To reheat, you can definitely just let the muffin thaw overnight or in your little one’s lunchbox, but I like to microwave mine and eat it warm. In my microwave, it takes about 45 seconds but the power level on different microwaves vary.
Test yours and it will probably take anywhere from 30 – 60 seconds. If you over microwave, the muffin will be dry and the texture won’t be as great. You’re been warned.
Other Oat Flour Recipes
I bake with oat flour a lot. By a lot, I mean, its really my go-to flour of choice and I have half a dozen oat flour muffin recipes on this site. Here are some of my favorites and a few from around the internet:
- Peanut butter banana oat flour muffins are by far my most popular muffin recipe
- These chocolate peanut butter cupcakes with coconut cream peanut butter frosting are divine
- These oat flour carrot muffins are another great way to get your veggies in muffin form
- Oat flour waffles that are filling and full of protein but still taste great
- Delicious looking oat flour chocolate chip cookies from Beaming Baker that are vegan to boot
- This oat flour coffee cake from Nellie Bellie has me planning a brunch party just for an excuse to make it
Other Pumpkin Recipes
If it’s pumpkin you’re after, I’ve got a few goodies for you:
- This pumpkin bread with orange glaze is ever so tasty and the zip from the orange adds a unique twist that you’ll love
- Pumpkin scones that are already moist and full of flavor and then get topped with a delicious maple glaze
- Gnocchi from A Couple Cooks that gets smothered in pumpkin sauce sounds all kinds of amazing
- Buttermilk pumpkin waffles from A Little Spice Jar are already going on my meal plan for next weekend
Aaaand, one more picture of the ingredients, just because I think they really shine from this angle. Let me know what you think of these healthy pumpkin muffins!

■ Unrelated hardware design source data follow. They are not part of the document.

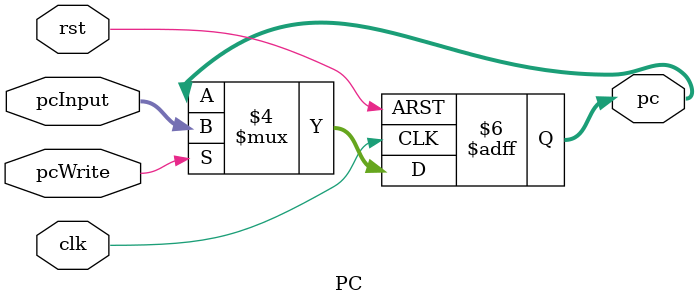
<source format=v>
module PC(pcInput, pcWrite, clk, rst, pc);
    input [31:0] pcInput;
    input pcWrite;
    input clk, rst; 
    output reg [31:0] pc;
    always @(posedge clk or posedge rst) begin
        if (rst == 1'b1)
	        pc <= 32'b0;
	    else
            if (pcWrite == 1'b1) pc <= pcInput;
    end
endmodule 
</source>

- 3 cups old-fashioned oats (to make gluten free, make sure to oats are labeled "gluten free")
- 2 tsp. ground cinnamon
- 1/4 tsp. ground nutmeg
- 1/8 tsp. ground cloves
- 1/8 tsp. cardamom
- 1/8 tsp. ground ginger
- 1 1/2 tsp. baking soda
- 3/4 tsp. salt
- 1/4 cup melted coconut oil
- 1/2 cup plain unsweetened almond milk
- 2 eggs
- 3/4 cup pure maple syrup
- 1 cup pumpkin pureé
- 2 tsp. vanilla
- Preheat oven to 350° F (190° C).
- Grease a muffin tin or place 12 muffin liners into a muffin tin and set aside.
- Place oats spices, baking soda, and salt into a blender and blend until oats are broken down into oat flour (don't over grind or oat flour may get clumpy).
- In a mixing bowl, add melted coconut oil, almond milk, eggs, maple syrup, pumpkin puree, and vanilla. Use a wire whisk to stir or lightly blend with a hand mixer.
- Pour dry ingredients from blender into mixing bowl and stir until just mixed in and most clumps are dissolved.
- Pour batter into a prepared muffin tin. Bake for about 20 minutes until muffins are baked through and a toothpick inserted into the center comes out without any wet batter on it.
- Remove muffins from oven and allow to cool in the muffin tin for 10 minutes. Remove from muffin tin and either serve warm or cool completely on a wire rack to store.